The classical Western theory of music treats time as broken up into discreet chunks that we subdivide into notes, half-notes, quarter-notes and so on. Playing a note with the wrong timing (think of the sound of doing badly in Guitar Hero or another rhythm action game) is due to your button or note coming just a little too late or too early– in other words, its not falling exactly on one of these grid-like chunks of time.

Thanks to computer-based music production techniques, we can correct notes played by hand and program rhythms that fall exactly on each beat every time; this is called “quantization.” Quantizing can be performed in real-time by simply delaying notes until the next available time slot, meaning a note coming a little too early will actually play when it is supposed to, and a note coming too late will sound like the next note.

Quantization is a venerable, well-understood feature of music software, and it isn’t new to real-time applications such as games, either– Rez being one of the most prominent examples. The acquiring of targets and firing of weapons in Rez are musical sounds that are played over the top of the level’s track to its beat.

While quantizing like this works great for sounds that can occur every sixteenth note, such as hi-hats or claps, bigger sounds like a bass drum or cymbal crash simply should not occur that fast (except during a fill, possibly). Rez gets around this by placing its large crash sound only when the player has queued up and fired eight successive shots with his or her weapon, timed to eighth notes– meaning the fastest it could ever happen twice in rapid succession is every other whole note. Other games, such as the great Xbox Live Indie Games title Groov, place that type of sound on the player death event, which is also uncommon enough that it works well.
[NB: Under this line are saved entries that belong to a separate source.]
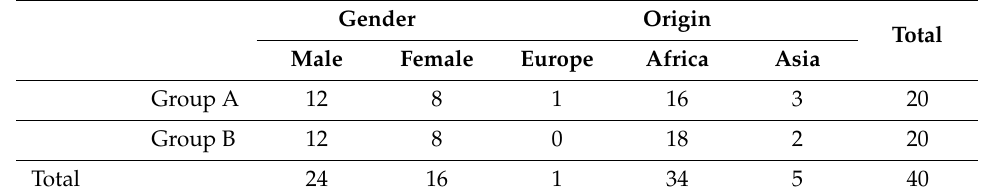
Table 3. Characteristics of the sample. Gender and origin.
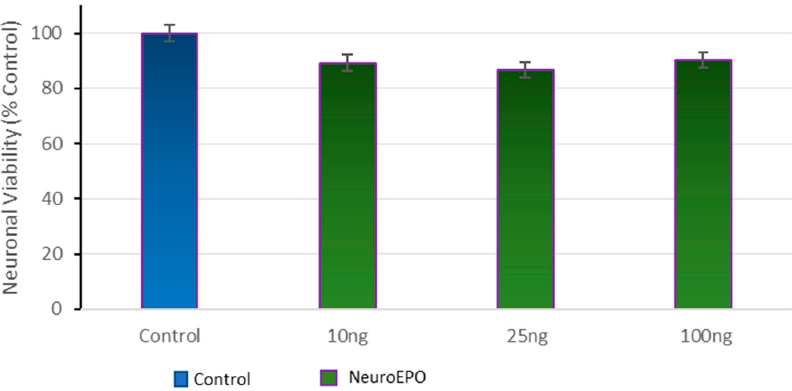
Figure 2. Effects of various concentrations of neuroEPO on cell viability. Primary cortical cells were treated with various concentrations of neuroEPO or in the absence of neuroEPO (control) for 24 h. Cell viability is expressed as the mean (±SEM) from three experiments ( n = 3).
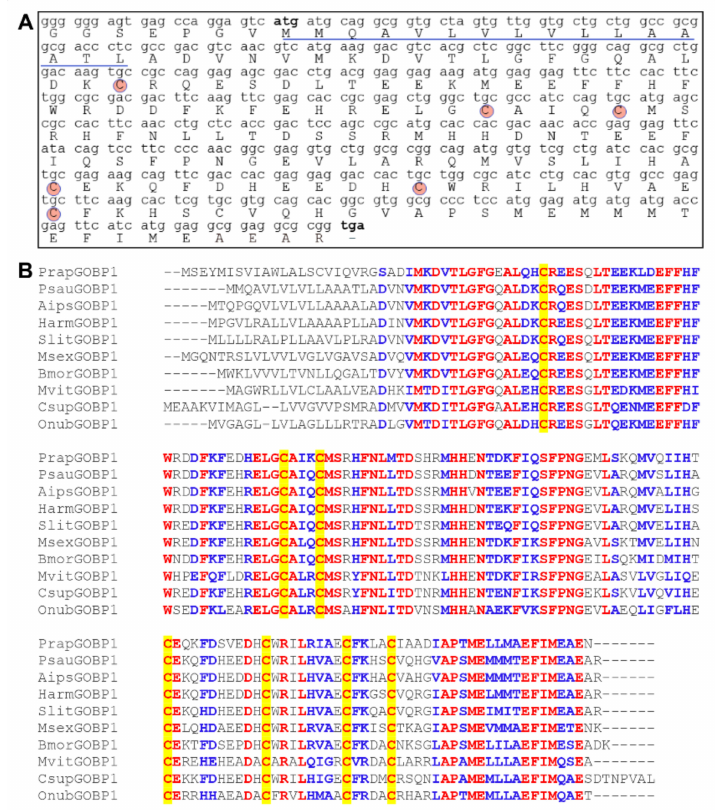
Figure 1. PsauGOBP1 sequence characterization and multiple alignment with other homologous proteins. ( A ) Nucleotide sequence and deduced amino acid sequence of the PsauGOBP1 cDNA. The six conserved cysteine residues are indicated in circles. The predicted signal peptide is underlined. The start and stop codons are marked in bold. ( B ) Alignment of GOBP1s of 10 Lepidoptera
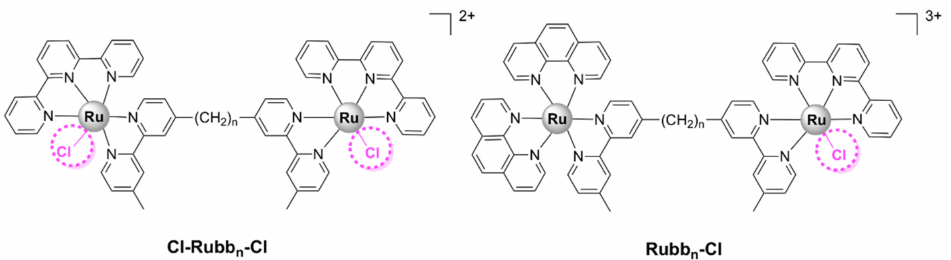
Figure 14. Chemical structures of labile dinuclear Cl-Rubb n -Cl and Rubb n -Cl complexes, where n = 7, 12,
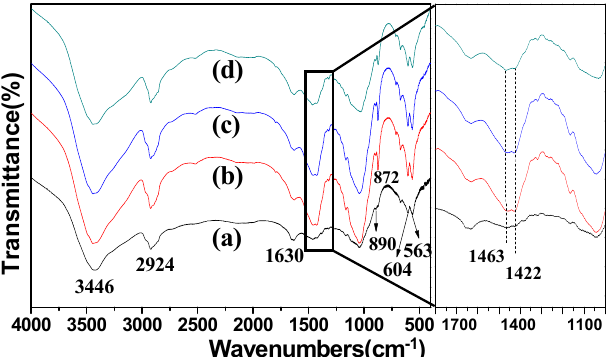
Figure 7. FT-IR spectra of the cellulose/HA nanocomposites prepared by microwave-assisted hydrothermal method at 180 °C for 10 min using different phosphorus sources: ( a ) NaH 2 PO 4 ·2H 2 O; ( b ) ATP; ( c ) CP; ( d ) FBP.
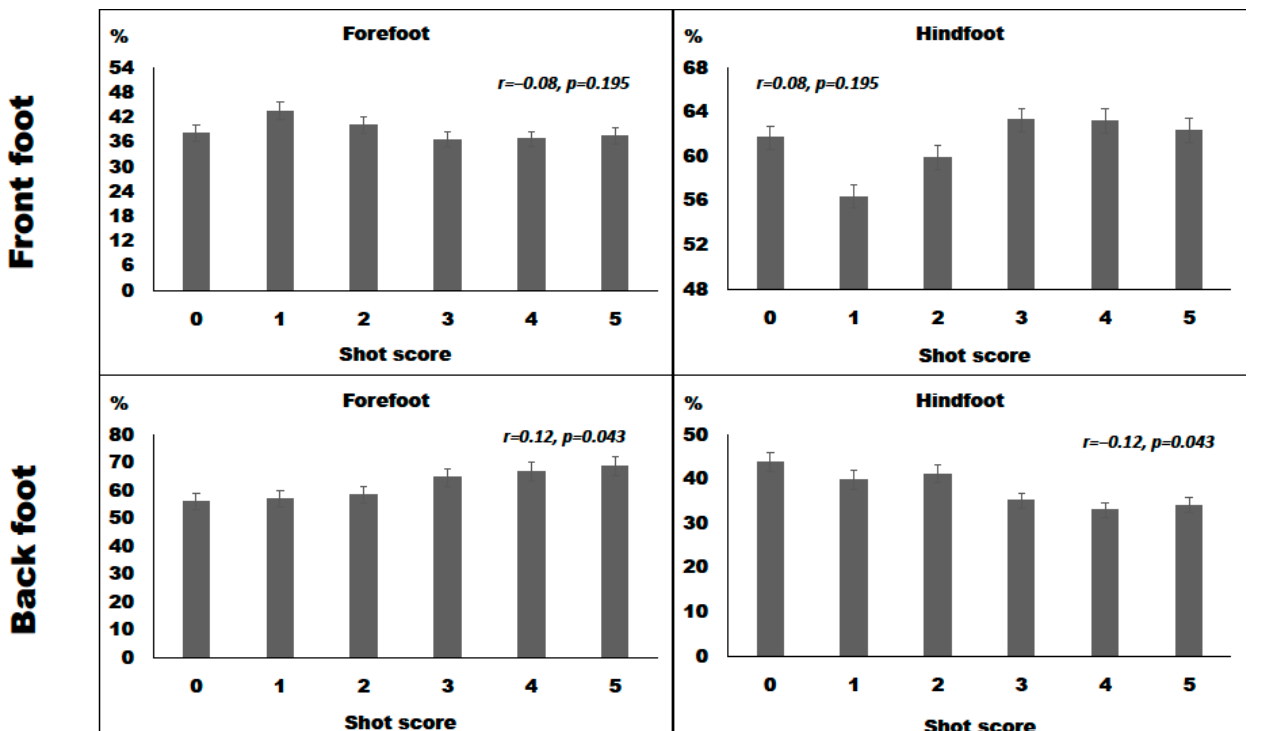
Figure 4. The associations between relative ground reaction forces beneath the forefoot and hindfoot region of both feet with shot score in the study participants.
A shortcoming of this approach is that we cannot arrange the pattern of big sounds as well as we might like to for musical reasons. If we quantize too much, such as delaying bass drum sounds to every whole note, the delay between the player’s action and the sound of the note becomes noticeably long, and the “gamey” portion of the experience gets watered down. The first part of the Planck idea, then, was to try and combine instant visual feedback of game events (such as destroying an enemy) with time-delayed reactions that make musical sense.

Planck’s attempt to solve this problem centers around giving instant visual feedback of an enemy being destroyed, but by keeping a “destroyed” version of the enemy in play until the next available note:

1. The player defeats an enemy by shooting at it.

2. The enemy turns black and emits “smoke” for the duration of time it takes to get to the next allowable note.

3. At the instant of the next allowable note, the enemy “explodes,” making its associated sound.

This approach allows us to create “patterns” of allowable notes– meaning we are not restricted to simple grids of whole, half, eighth or sixteenth note durations, but a specific trigger sequence as found in a typical electronic beatbox. Using this method, the bass drum in a breakbeat, a synth lead solo, and many other musical sounds can potentially be associated with individual enemies.

I wrote down a detailed specification of this feature and shared it a friend of mine in Los Angeles, who said, “Funny you should mention that– we just had a summer intern who was really interested in music games and who was looking to work on something. Maybe the two of you should get in touch.” This is how I ended up working with Brenton Woodrow, which I’ll get into in the next installment of Planckogenesis.